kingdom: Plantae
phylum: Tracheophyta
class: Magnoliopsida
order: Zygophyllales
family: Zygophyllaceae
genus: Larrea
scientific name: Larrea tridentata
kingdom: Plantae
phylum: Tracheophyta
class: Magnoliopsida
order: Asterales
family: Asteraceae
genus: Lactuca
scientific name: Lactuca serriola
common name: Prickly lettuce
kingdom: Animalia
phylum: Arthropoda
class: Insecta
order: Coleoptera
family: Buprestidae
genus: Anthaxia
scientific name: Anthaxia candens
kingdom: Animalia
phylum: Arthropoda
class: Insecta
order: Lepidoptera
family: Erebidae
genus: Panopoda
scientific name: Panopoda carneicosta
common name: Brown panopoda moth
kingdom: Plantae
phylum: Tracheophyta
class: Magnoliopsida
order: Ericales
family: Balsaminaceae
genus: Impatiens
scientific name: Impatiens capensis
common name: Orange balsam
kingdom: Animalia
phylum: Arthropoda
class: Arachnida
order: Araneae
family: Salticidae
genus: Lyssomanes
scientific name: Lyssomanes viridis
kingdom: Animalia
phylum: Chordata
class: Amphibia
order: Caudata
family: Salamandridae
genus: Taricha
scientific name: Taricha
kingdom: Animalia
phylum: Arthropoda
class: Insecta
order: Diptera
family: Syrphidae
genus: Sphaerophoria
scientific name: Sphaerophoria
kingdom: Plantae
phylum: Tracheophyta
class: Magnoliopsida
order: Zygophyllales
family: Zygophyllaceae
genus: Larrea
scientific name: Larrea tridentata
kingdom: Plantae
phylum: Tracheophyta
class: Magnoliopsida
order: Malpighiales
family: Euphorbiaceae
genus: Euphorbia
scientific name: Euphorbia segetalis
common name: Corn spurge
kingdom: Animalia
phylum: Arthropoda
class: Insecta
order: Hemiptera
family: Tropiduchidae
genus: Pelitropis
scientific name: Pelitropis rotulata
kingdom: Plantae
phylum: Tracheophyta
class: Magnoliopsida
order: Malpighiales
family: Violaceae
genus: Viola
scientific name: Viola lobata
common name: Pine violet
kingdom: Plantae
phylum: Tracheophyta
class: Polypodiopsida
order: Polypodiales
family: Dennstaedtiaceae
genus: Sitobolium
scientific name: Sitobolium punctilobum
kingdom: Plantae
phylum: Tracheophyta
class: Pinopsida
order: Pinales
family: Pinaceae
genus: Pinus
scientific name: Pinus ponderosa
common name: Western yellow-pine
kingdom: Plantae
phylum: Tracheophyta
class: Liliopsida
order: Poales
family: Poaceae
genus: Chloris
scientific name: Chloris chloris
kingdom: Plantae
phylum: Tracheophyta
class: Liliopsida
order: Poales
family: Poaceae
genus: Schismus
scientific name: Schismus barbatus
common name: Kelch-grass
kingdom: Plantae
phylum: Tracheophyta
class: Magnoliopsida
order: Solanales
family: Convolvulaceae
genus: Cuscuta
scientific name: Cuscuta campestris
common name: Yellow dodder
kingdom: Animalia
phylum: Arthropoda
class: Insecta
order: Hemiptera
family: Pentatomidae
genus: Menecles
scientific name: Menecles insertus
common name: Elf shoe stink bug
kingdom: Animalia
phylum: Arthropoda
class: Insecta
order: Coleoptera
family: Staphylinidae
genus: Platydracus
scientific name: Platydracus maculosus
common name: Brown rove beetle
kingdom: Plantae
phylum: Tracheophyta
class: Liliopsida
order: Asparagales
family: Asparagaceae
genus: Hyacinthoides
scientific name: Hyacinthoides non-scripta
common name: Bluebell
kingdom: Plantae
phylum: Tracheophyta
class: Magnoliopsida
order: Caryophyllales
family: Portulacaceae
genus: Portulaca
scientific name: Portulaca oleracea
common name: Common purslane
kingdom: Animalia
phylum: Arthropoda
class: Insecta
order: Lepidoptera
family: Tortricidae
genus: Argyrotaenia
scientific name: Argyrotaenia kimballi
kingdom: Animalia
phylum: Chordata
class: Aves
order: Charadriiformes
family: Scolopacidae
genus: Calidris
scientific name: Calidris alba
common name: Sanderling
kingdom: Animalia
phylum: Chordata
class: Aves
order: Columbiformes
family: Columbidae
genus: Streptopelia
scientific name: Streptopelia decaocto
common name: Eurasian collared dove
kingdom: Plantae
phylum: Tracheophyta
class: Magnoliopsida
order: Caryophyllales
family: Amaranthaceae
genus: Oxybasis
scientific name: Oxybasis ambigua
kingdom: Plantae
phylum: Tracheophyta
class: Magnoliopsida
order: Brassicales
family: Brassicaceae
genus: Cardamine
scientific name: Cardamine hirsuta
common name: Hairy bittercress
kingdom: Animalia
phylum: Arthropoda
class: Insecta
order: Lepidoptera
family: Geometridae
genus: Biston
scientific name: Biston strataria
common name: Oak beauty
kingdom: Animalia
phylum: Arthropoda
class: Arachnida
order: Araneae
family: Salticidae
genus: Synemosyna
========================
== Written task ==
Reproduce every line of all the entries above, word for word.

== Expected answer ==
kingdom: Plantae
phylum: Tracheophyta
class: Magnoliopsida
order: Zygophyllales
family: Zygophyllaceae
genus: Larrea
scientific name: Larrea tridentata
kingdom: Plantae
phylum: Tracheophyta
class: Magnoliopsida
order: Asterales
family: Asteraceae
genus: Lactuca
scientific name: Lactuca serriola
common name: Prickly lettuce
kingdom: Animalia
phylum: Arthropoda
class: Insecta
order: Coleoptera
family: Buprestidae
genus: Anthaxia
scientific name: Anthaxia candens
kingdom: Animalia
phylum: Arthropoda
class: Insecta
order: Lepidoptera
family: Erebidae
genus: Panopoda
scientific name: Panopoda carneicosta
common name: Brown panopoda moth
kingdom: Plantae
phylum: Tracheophyta
class: Magnoliopsida
order: Ericales
family: Balsaminaceae
genus: Impatiens
scientific name: Impatiens capensis
common name: Orange balsam
kingdom: Animalia
phylum: Arthropoda
class: Arachnida
order: Araneae
family: Salticidae
genus: Lyssomanes
scientific name: Lyssomanes viridis
kingdom: Animalia
phylum: Chordata
class: Amphibia
order: Caudata
family: Salamandridae
genus: Taricha
scientific name: Taricha
kingdom: Animalia
phylum: Arthropoda
class: Insecta
order: Diptera
family: Syrphidae
genus: Sphaerophoria
scientific name: Sphaerophoria
kingdom: Plantae
phylum: Tracheophyta
class: Magnoliopsida
order: Zygophyllales
family: Zygophyllaceae
genus: Larrea
scientific name: Larrea tridentata
kingdom: Plantae
phylum: Tracheophyta
class: Magnoliopsida
order: Malpighiales
family: Euphorbiaceae
genus: Euphorbia
scientific name: Euphorbia segetalis
common name: Corn spurge
kingdom: Animalia
phylum: Arthropoda
class: Insecta
order: Hemiptera
family: Tropiduchidae
genus: Pelitropis
scientific name: Pelitropis rotulata
kingdom: Plantae
phylum: Tracheophyta
class: Magnoliopsida
order: Malpighiales
family: Violaceae
genus: Viola
scientific name: Viola lobata
common name: Pine violet
kingdom: Plantae
phylum: Tracheophyta
class: Polypodiopsida
order: Polypodiales
family: Dennstaedtiaceae
genus: Sitobolium
scientific name: Sitobolium punctilobum
kingdom: Plantae
phylum: Tracheophyta
class: Pinopsida
order: Pinales
family: Pinaceae
genus: Pinus
scientific name: Pinus ponderosa
common name: Western yellow-pine
kingdom: Plantae
phylum: Tracheophyta
class: Liliopsida
order: Poales
family: Poaceae
genus: Chloris
scientific name: Chloris chloris
kingdom: Plantae
phylum: Tracheophyta
class: Liliopsida
order: Poales
family: Poaceae
genus: Schismus
scientific name: Schismus barbatus
common name: Kelch-grass
kingdom: Plantae
phylum: Tracheophyta
class: Magnoliopsida
order: Solanales
family: Convolvulaceae
genus: Cuscuta
scientific name: Cuscuta campestris
common name: Yellow dodder
kingdom: Animalia
phylum: Arthropoda
class: Insecta
order: Hemiptera
family: Pentatomidae
genus: Menecles
scientific name: Menecles insertus
common name: Elf shoe stink bug
kingdom: Animalia
phylum: Arthropoda
class: Insecta
order: Coleoptera
family: Staphylinidae
genus: Platydracus
scientific name: Platydracus maculosus
common name: Brown rove beetle
kingdom: Plantae
phylum: Tracheophyta
class: Liliopsida
order: Asparagales
family: Asparagaceae
genus: Hyacinthoides
scientific name: Hyacinthoides non-scripta
common name: Bluebell
kingdom: Plantae
phylum: Tracheophyta
class: Magnoliopsida
order: Caryophyllales
family: Portulacaceae
genus: Portulaca
scientific name: Portulaca oleracea
common name: Common purslane
kingdom: Animalia
phylum: Arthropoda
class: Insecta
order: Lepidoptera
family: Tortricidae
genus: Argyrotaenia
scientific name: Argyrotaenia kimballi
kingdom: Animalia
phylum: Chordata
class: Aves
order: Charadriiformes
family: Scolopacidae
genus: Calidris
scientific name: Calidris alba
common name: Sanderling
kingdom: Animalia
phylum: Chordata
class: Aves
order: Columbiformes
family: Columbidae
genus: Streptopelia
scientific name: Streptopelia decaocto
common name: Eurasian collared dove
kingdom: Plantae
phylum: Tracheophyta
class: Magnoliopsida
order: Caryophyllales
family: Amaranthaceae
genus: Oxybasis
scientific name: Oxybasis ambigua
kingdom: Plantae
phylum: Tracheophyta
class: Magnoliopsida
order: Brassicales
family: Brassicaceae
genus: Cardamine
scientific name: Cardamine hirsuta
common name: Hairy bittercress
kingdom: Animalia
phylum: Arthropoda
class: Insecta
order: Lepidoptera
family: Geometridae
genus: Biston
scientific name: Biston strataria
common name: Oak beauty
kingdom: Animalia
phylum: Arthropoda
class: Arachnida
order: Araneae
family: Salticidae
genus: Synemosyna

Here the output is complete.